[PROVIDED PASSAGE]

══════

He has been academically involved with China for over 50 years. He has recently published Social Disciplining and Civilising Processes in China: The Politics of Morality and the Morality of Politics (2023), Weapons of the Rich: Strategic Behaviour and Collective Action of Private Entrepreneurs in Contemporary China (2020). His recent projects include Political Representative Claims (2016-2020) and Local Governance in China (2009-2016).
Interview with Professor Thomas Heberer – Ethnological Approach to China Politics, Society and Modernisation
On Friday 30th June 2023, the Centre for Political Thought hosted Professor Thomas Heberer for a remotely conducted interview. We spoke to Thomas about his two-pronged methodology that he defines as his being an “ethnological spy in political science,” whereby ethnology and political science come together. Given his methodological attention to the essential interaction between political-institutional structures and the people that sustain these, we discussed with him the Chinese state’s evolution into what he calls a “developmental state,” oriented towards modernisation, and deploying mechanisms to socially discipline and civilise its people to this end. We parsed Thomas’ sense of the term ‘development’ in which he discerns not only an economic but also a ‘moral’ aspect. This is realised by the ideological education of citizens in a distinct subsumption of Confucian thought into modernising/development discourses. On the material side and especially concerning his examination of the role of various strategic groups (entrepreneurs, farmers, ethnic minorities, etc.) in the process of China’s modernisation, we explored with Thomas the Chinese state’s change in posture towards and instrumentalization of, private entrepreneurs towards its modernisation and developmental goals. Finally, we asked Thomas’ insight into the apparent contradictory reconciliation of the Chinese state’s ‘socialist identity,’ and its formidable market economy, and culture of consumerism.

══════

[TASKS]
(1) According to the Heberer interview text, what date was the remote interview held?
(2) From the Heberer interview text, list each publication and project attributed to Thomas Heberer, along with the year or years given for each.
The data comes from a source unrelated to the Heberer interview text.

(Page images and their extracted text)

══════

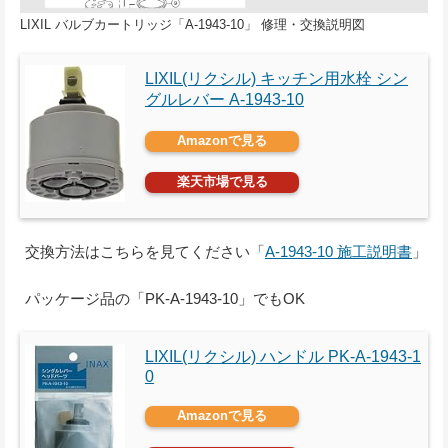
LIXIL バルブカートリッジ「A-1943-10」 修理・交換説明図
LIXIL(リクシル) キッチン用水栓 シン
グルレバー A-1943-10
Amazonで見る
楽天市場で見る
交換方法はこちらを見てください「
A-1943-10 施工説明書
」
パッケージ品の「PK-A-1943-10」でもOK
LIXIL(リクシル) ハンドル PK-A-1943-1
0
Amazonで見る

══════

[TASK RESPONSES]
(1) Friday 30th June 2023.

(2)
- Social Disciplining and Civilising Processes in China: The Politics of Morality and the Morality of Politics (2023)
- Weapons of the Rich: Strategic Behaviour and Collective Action of Private Entrepreneurs in Contemporary China (2020)
- Political Representative Claims (2016-2020)
- Local Governance in China (2009-2016)